▶ _SOURCE PASSAGE_:
Simon and Friends - some orphans, but all are vulnerable and in terrible need

Simon and Friends – some are orphans, but all are vulnerable and in terrible need

Some adults simply cannot cope with being a parent and simply disappear from their children’s lives. Others have far too many kids already to cope with. Some form new relationships and have more children with a new partner. Kids from previous relationships may often be neglected or spurned because of a jealous husband or wife. Poor mental health and suicide is a huge cause for concern in Namibia – and domestic abuse and the murder of women is sadly, on the increase.

epako kids bush in background

These women are the unsung heroes – doing their best to look out for the children of others

So for the little ones who have just one surviving parent, or who have none at all – where do they go? Who keeps an eye out for them? Usually the extended family try and help, but all too often when faced with poverty such as here, at the tail-end of Epako, they simply cannot cope with another mouth to feed. On the photos and videos on this blog over the last few days here, you will have seen several women. Most of them kind aunties or grandmas or simply warm-hearted neighbours who have been doing their best to look out for the ‘street children.’ Certainly none of them profit in any way through helping the kids. No, it’s the opposite. This is one more mouth to feed to them. But they do it still.

epako kids with blankets2 nit check

Bless him. He looks as miserable as my two kids do when I’m doing the old weekly nit-check with them … Good ol’ Auntie keeping a check on him, eh?

We returned to the poorest corners of Epako with children bearing their new school uniforms in bags and then my own kids did their best to distribute blankets and toiletries and the torches and gifts from the British children. At this point I was besieged with thoughts of simply scooping up just a couple of the children and taking them home with us.  (Not like me I know. Normally I’m trying to dump my own kids on someone else so that I can get a breather and visit the nearest nail-bar or beauty salon – yeah, right.)

▶ _PROMPT A_: List the items that the writer's own kids handed out in the poorest corners of Epako, according to the Simon and Friends blog post.

▶ _STORED DATA_:

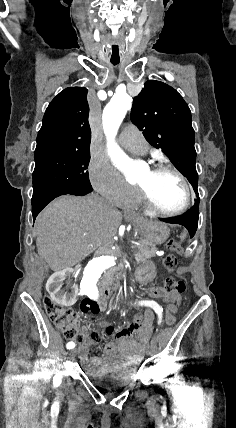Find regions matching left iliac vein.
I'll list each match as a JSON object with an SVG mask.
<instances>
[{"instance_id": "left-iliac-vein-1", "label": "left iliac vein", "mask_w": 236, "mask_h": 428, "mask_svg": "<svg viewBox=\"0 0 236 428\" xmlns=\"http://www.w3.org/2000/svg\"><path fill=\"white\" fill-rule=\"evenodd\" d=\"M156 343H157V342L154 340V341L151 343V345H150V350H151V351H150L149 353H150L151 355H153V356H154V355H156V353H157V352H156V349H155Z\"/></svg>"}]
</instances>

▶ _PROMPT B_: Please return the lines of the records from the start of the records up to and including the line with "<instances>". Leave the pictures out.

▶ _WRITTEN RESPONSE A_:
- blankets
- toiletries
- torches
- gifts from the British children

▶ _WRITTEN RESPONSE B_:
Find regions matching left iliac vein.
I'll list each match as a JSON object with an SVG mask.
<instances>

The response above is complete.